> [Activity]
Go through the entries below and copy each line that holds the word "ANTENNADIFFAREA".

------ Information shown ------

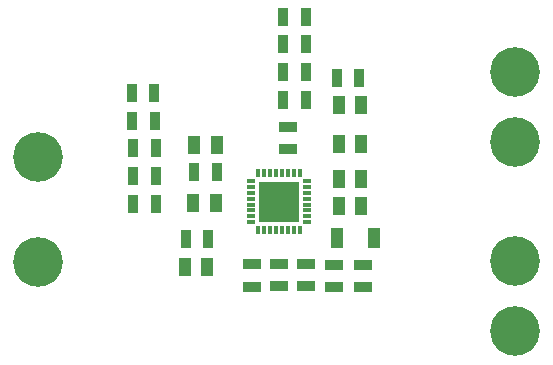
<source format=gbs>
G04*
G04 #@! TF.GenerationSoftware,Altium Limited,Altium Designer,23.3.1 (30)*
G04*
G04 Layer_Color=16711935*
%FSLAX44Y44*%
%MOMM*%
G71*
G04*
G04 #@! TF.SameCoordinates,8D2347DA-786F-44A1-B396-5F802EE38B7C*
G04*
G04*
G04 #@! TF.FilePolarity,Negative*
G04*
G01*
G75*
%ADD21C,4.2032*%
%ADD40R,1.1032X1.8032*%
%ADD41R,3.4016X3.4016*%
%ADD42R,0.7016X0.3316*%
%ADD43R,0.3316X0.7016*%
%ADD44R,1.5032X0.9032*%
%ADD45R,0.9032X1.5032*%
%ADD46R,1.1032X1.5032*%
D21*
X46000Y288000D02*
D03*
X450000Y200000D02*
D03*
Y140000D02*
D03*
Y300000D02*
D03*
Y360000D02*
D03*
X46000Y199000D02*
D03*
D40*
X299500Y219000D02*
D03*
X330500D02*
D03*
D41*
X250000Y250000D02*
D03*
D42*
X274000Y267500D02*
D03*
Y262500D02*
D03*
Y257500D02*
D03*
Y252500D02*
D03*
Y247500D02*
D03*
Y242500D02*
D03*
Y237500D02*
D03*
Y232500D02*
D03*
X226000D02*
D03*
Y237500D02*
D03*
Y242500D02*
D03*
Y247500D02*
D03*
Y252500D02*
D03*
Y257500D02*
D03*
Y262500D02*
D03*
Y267500D02*
D03*
D43*
X267500Y226000D02*
D03*
X262500D02*
D03*
X257500D02*
D03*
X252500D02*
D03*
X247500D02*
D03*
X242500D02*
D03*
X237500D02*
D03*
X232500D02*
D03*
Y274000D02*
D03*
X237500D02*
D03*
X242500D02*
D03*
X247500D02*
D03*
X252500D02*
D03*
X257500D02*
D03*
X262500D02*
D03*
X267500D02*
D03*
D44*
X258000Y313500D02*
D03*
Y294500D02*
D03*
X227000Y197000D02*
D03*
Y178000D02*
D03*
X250000Y178500D02*
D03*
Y197500D02*
D03*
X273000Y178500D02*
D03*
Y197500D02*
D03*
X297000Y196500D02*
D03*
Y177500D02*
D03*
X321000Y196500D02*
D03*
Y177500D02*
D03*
D45*
X318000Y355000D02*
D03*
X299000D02*
D03*
X253500Y336000D02*
D03*
X272500D02*
D03*
X253500Y360000D02*
D03*
X272500D02*
D03*
Y383000D02*
D03*
X253500D02*
D03*
X253500Y406000D02*
D03*
X272500D02*
D03*
X171000Y218000D02*
D03*
X190000D02*
D03*
X178500Y275000D02*
D03*
X197500D02*
D03*
X126500Y295000D02*
D03*
X145500D02*
D03*
X145000Y318000D02*
D03*
X126000D02*
D03*
X144500Y342000D02*
D03*
X125500D02*
D03*
X126500Y248000D02*
D03*
X145500D02*
D03*
X145500Y272000D02*
D03*
X126500D02*
D03*
D46*
X300500Y332000D02*
D03*
X319500D02*
D03*
X300500Y299000D02*
D03*
X319500D02*
D03*
X300500Y269000D02*
D03*
X319500D02*
D03*
Y246000D02*
D03*
X300500D02*
D03*
X196500Y249000D02*
D03*
X177500D02*
D03*
X189500Y195000D02*
D03*
X170500D02*
D03*
X178500Y298000D02*
D03*
X197500D02*
D03*
M02*

</source>
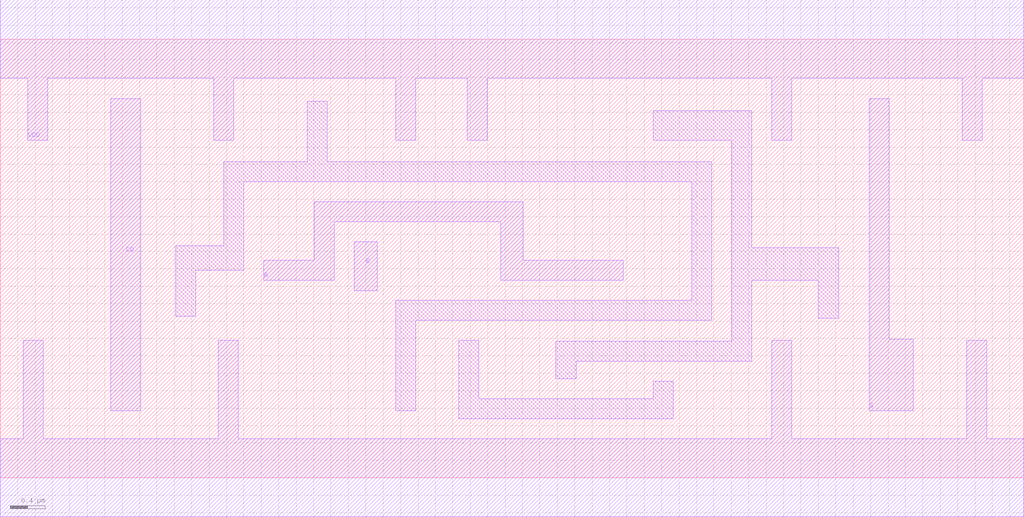
<source format=lef>
# Copyright 2022 GlobalFoundries PDK Authors
#
# Licensed under the Apache License, Version 2.0 (the "License");
# you may not use this file except in compliance with the License.
# You may obtain a copy of the License at
#
#      http://www.apache.org/licenses/LICENSE-2.0
#
# Unless required by applicable law or agreed to in writing, software
# distributed under the License is distributed on an "AS IS" BASIS,
# WITHOUT WARRANTIES OR CONDITIONS OF ANY KIND, either express or implied.
# See the License for the specific language governing permissions and
# limitations under the License.

MACRO gf180mcu_fd_sc_mcu9t5v0__addh_2
  CLASS core ;
  FOREIGN gf180mcu_fd_sc_mcu9t5v0__addh_2 0.0 0.0 ;
  ORIGIN 0 0 ;
  SYMMETRY X Y ;
  SITE GF018hv5v_green_sc9 ;
  SIZE 11.76 BY 5.04 ;
  PIN A
    DIRECTION INPUT ;
    ANTENNAGATEAREA 3.414 ;
    PORT
      LAYER Metal1 ;
        POLYGON 3.03 2.27 3.84 2.27 3.84 2.94 5.75 2.94 5.75 2.27 7.16 2.27 7.16 2.5 6.01 2.5 6.01 3.17 3.61 3.17 3.61 2.5 3.03 2.5  ;
    END
  END A
  PIN B
    DIRECTION INPUT ;
    ANTENNAGATEAREA 3.414 ;
    PORT
      LAYER Metal1 ;
        POLYGON 4.07 2.15 4.33 2.15 4.33 2.71 4.07 2.71  ;
    END
  END B
  PIN CO
    DIRECTION OUTPUT ;
    ANTENNADIFFAREA 1.821 ;
    PORT
      LAYER Metal1 ;
        POLYGON 1.27 0.77 1.615 0.77 1.615 4.355 1.27 4.355  ;
    END
  END CO
  PIN S
    DIRECTION OUTPUT ;
    ANTENNADIFFAREA 1.7295 ;
    PORT
      LAYER Metal1 ;
        POLYGON 9.985 0.77 10.49 0.77 10.49 1.59 10.215 1.59 10.215 4.355 9.985 4.355  ;
    END
  END S
  PIN VDD
    DIRECTION INOUT ;
    USE power ;
    SHAPE ABUTMENT ;
    PORT
      LAYER Metal1 ;
        POLYGON 0 4.59 0.315 4.59 0.315 3.875 0.545 3.875 0.545 4.59 2.455 4.59 2.455 3.875 2.685 3.875 2.685 4.59 4.545 4.59 4.545 3.875 4.775 3.875 4.775 4.59 5.365 4.59 5.365 3.875 5.595 3.875 5.595 4.59 8.865 4.59 8.865 3.875 9.095 3.875 9.095 4.59 9.635 4.59 11.055 4.59 11.055 3.875 11.285 3.875 11.285 4.59 11.76 4.59 11.76 5.49 9.635 5.49 0 5.49  ;
    END
  END VDD
  PIN VSS
    DIRECTION INOUT ;
    USE ground ;
    SHAPE ABUTMENT ;
    PORT
      LAYER Metal1 ;
        POLYGON 0 -0.45 11.76 -0.45 11.76 0.45 11.335 0.45 11.335 1.58 11.105 1.58 11.105 0.45 9.095 0.45 9.095 1.58 8.865 1.58 8.865 0.45 2.735 0.45 2.735 1.58 2.505 1.58 2.505 0.45 0.495 0.45 0.495 1.58 0.265 1.58 0.265 0.45 0 0.45  ;
    END
  END VSS
  OBS
      LAYER Metal1 ;
        POLYGON 5.265 0.68 7.735 0.68 7.735 1.11 7.505 1.11 7.505 0.91 5.495 0.91 5.495 1.58 5.265 1.58  ;
        POLYGON 2.015 1.855 2.245 1.855 2.245 2.385 2.8 2.385 2.8 3.4 7.945 3.4 7.945 2.04 4.545 2.04 4.545 0.77 4.775 0.77 4.775 1.81 8.175 1.81 8.175 3.63 3.755 3.63 3.755 4.325 3.525 4.325 3.525 3.63 2.57 3.63 2.57 2.665 2.015 2.665  ;
        POLYGON 7.505 3.875 8.405 3.875 8.405 1.57 6.385 1.57 6.385 1.14 6.615 1.14 6.615 1.34 8.635 1.34 8.635 2.27 9.4 2.27 9.4 1.835 9.635 1.835 9.635 2.645 8.635 2.645 8.635 4.215 7.505 4.215  ;
  END
END gf180mcu_fd_sc_mcu9t5v0__addh_2

</source>
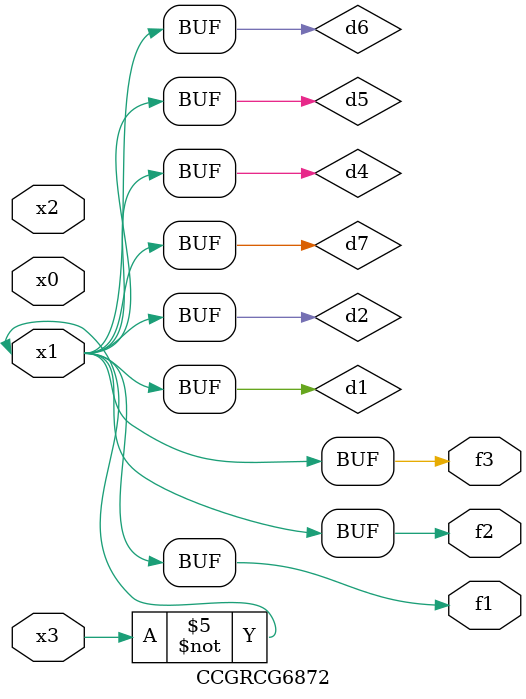
<source format=v>
module CCGRCG6872(
	input x0, x1, x2, x3,
	output f1, f2, f3
);

	wire d1, d2, d3, d4, d5, d6, d7;

	not (d1, x3);
	buf (d2, x1);
	xnor (d3, d1, d2);
	nor (d4, d1);
	buf (d5, d1, d2);
	buf (d6, d4, d5);
	nand (d7, d4);
	assign f1 = d6;
	assign f2 = d7;
	assign f3 = d6;
endmodule

</source>
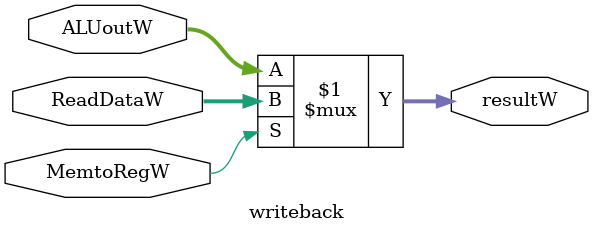
<source format=v>
module writeback(	// file.cleaned.mlir:2:3
  input  [31:0] ALUoutW,	// file.cleaned.mlir:2:27
                ReadDataW,	// file.cleaned.mlir:2:46
  input         MemtoRegW,	// file.cleaned.mlir:2:67
  output [31:0] resultW	// file.cleaned.mlir:2:88
);

  assign resultW = MemtoRegW ? ReadDataW : ALUoutW;	// file.cleaned.mlir:3:10, :4:5
endmodule


</source>
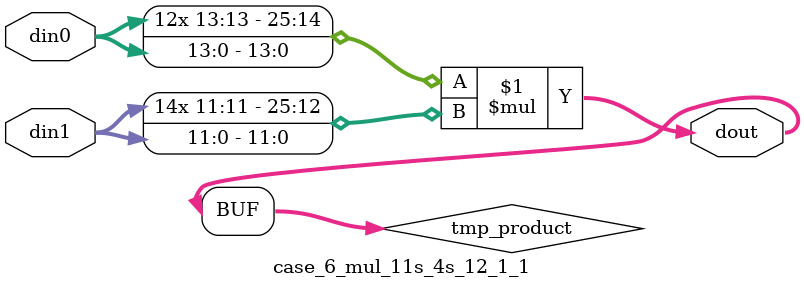
<source format=v>

`timescale 1 ns / 1 ps

 module case_6_mul_11s_4s_12_1_1(din0, din1, dout);
parameter ID = 1;
parameter NUM_STAGE = 0;
parameter din0_WIDTH = 14;
parameter din1_WIDTH = 12;
parameter dout_WIDTH = 26;

input [din0_WIDTH - 1 : 0] din0; 
input [din1_WIDTH - 1 : 0] din1; 
output [dout_WIDTH - 1 : 0] dout;

wire signed [dout_WIDTH - 1 : 0] tmp_product;



























assign tmp_product = $signed(din0) * $signed(din1);








assign dout = tmp_product;





















endmodule

</source>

------

> [Solved problem]
    ANTENNADIFFAREA 1.821 ;
    ANTENNADIFFAREA 1.7295 ;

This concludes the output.